More specifically: Most men stated that the greatest pleasure factor for them was to be desired by their partner. In the case of interpersonal problems, the desire was consequently to be lost. After an argument, for example. However, when emotional intimacy is felt, sex is also perceived as more beautiful. Not being desired by your partner is accordingly the greatest enemy of lust. It spoils lust and puts a strain on self-confidence.

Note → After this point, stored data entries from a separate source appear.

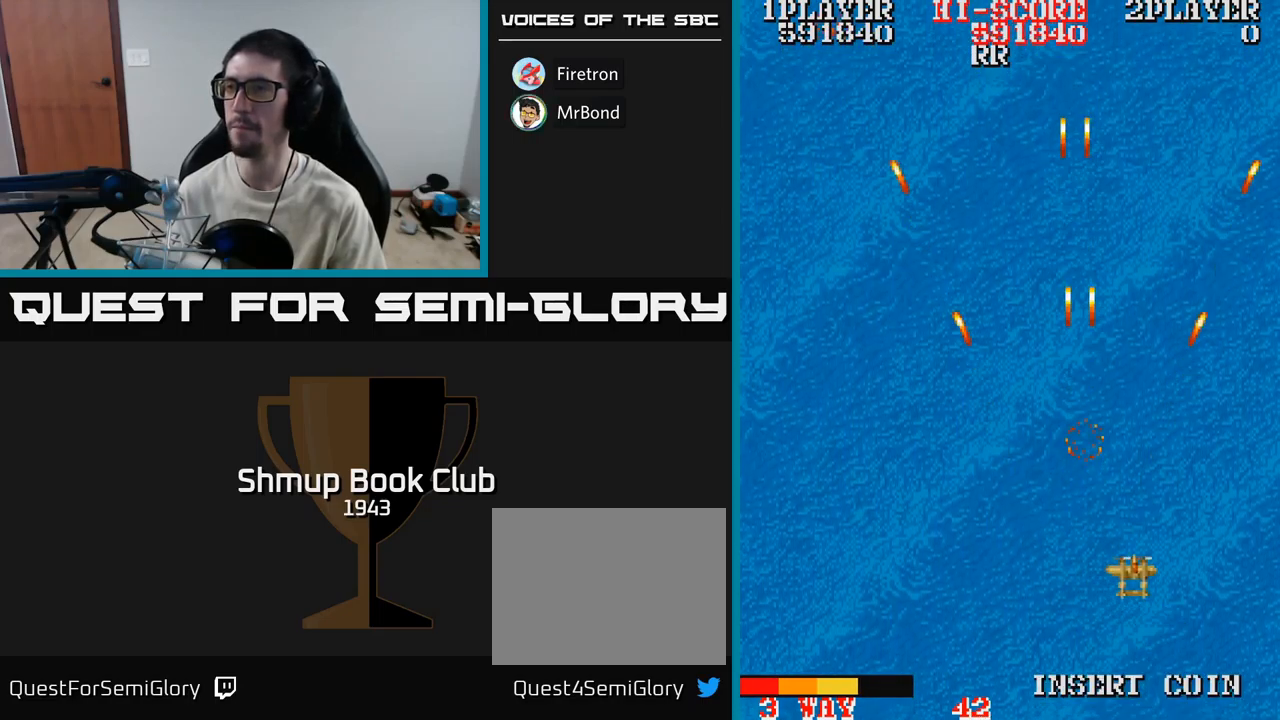
{"buttons": ["A", "DPAD_UP", "DPAD_LEFT"], "events": [[84, "DPAD_RIGHT", "up"], [84, "DPAD_UP", "down"], [167, "DPAD_LEFT", "down"]]}
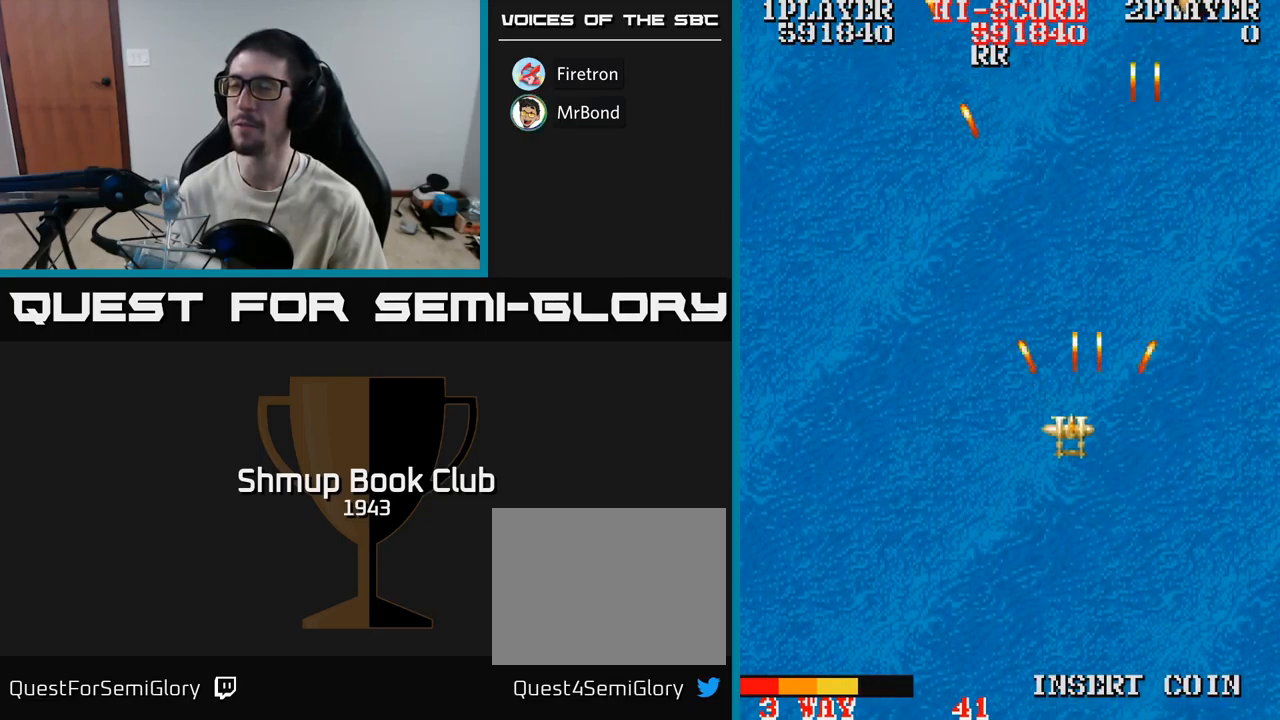
{"buttons": ["A", "DPAD_RIGHT"], "events": [[317, "DPAD_UP", "up"], [367, "DPAD_LEFT", "up"], [400, "DPAD_RIGHT", "down"]]}
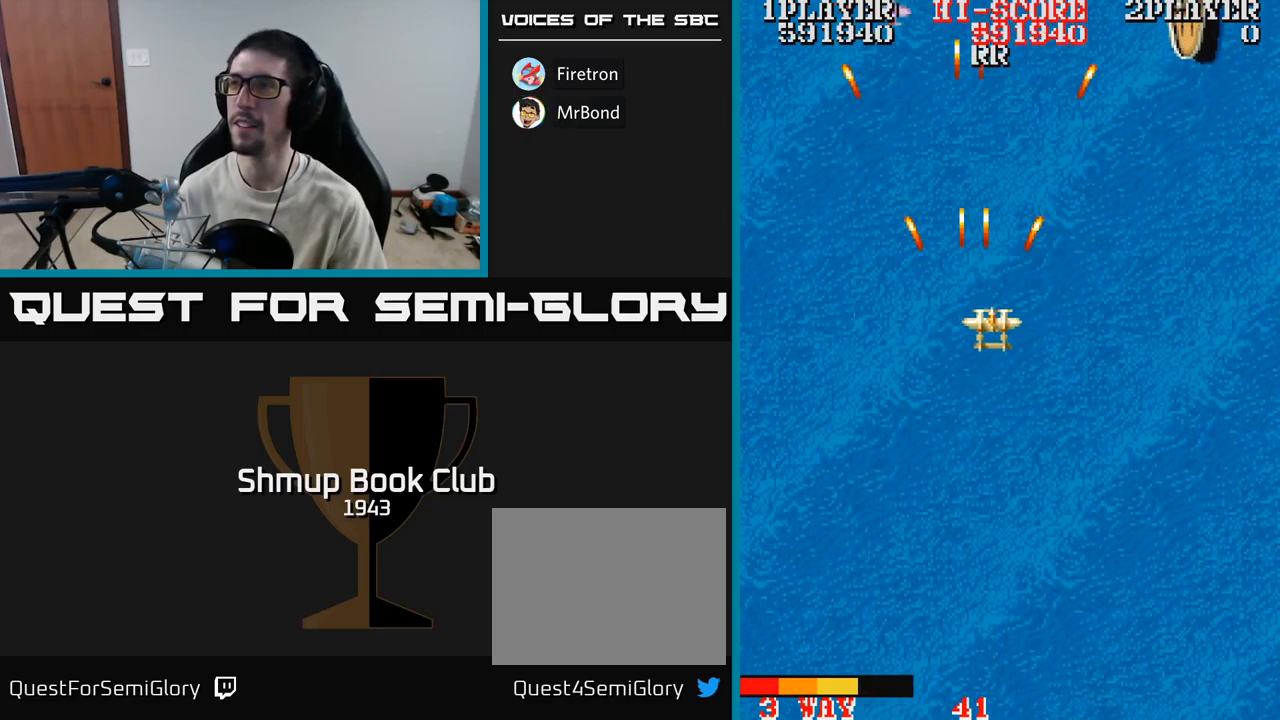
{"buttons": ["A", "DPAD_DOWN", "DPAD_LEFT"], "events": [[100, "DPAD_UP", "down"], [334, "DPAD_UP", "up"], [350, "DPAD_DOWN", "down"], [350, "DPAD_RIGHT", "up"], [450, "DPAD_LEFT", "down"]]}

Anyone who thinks about such study results further, will quickly discover that persistent wisdom on the subject of men and sex can really spoil the desire of many people. Because there are rigid roles that force you to perform. Men who want to fulfill this role have to prove their masculinity with permanent potency. Women who desire frankly may ask themselves whether they are pathologically out of line. And so on.

This cycle of supposedly natural desire can be broken by anyone who realizes that sexual desire is much more complex than the sequence of stimulus and discharge dictates. And then have better sex too. Because that is the consequence.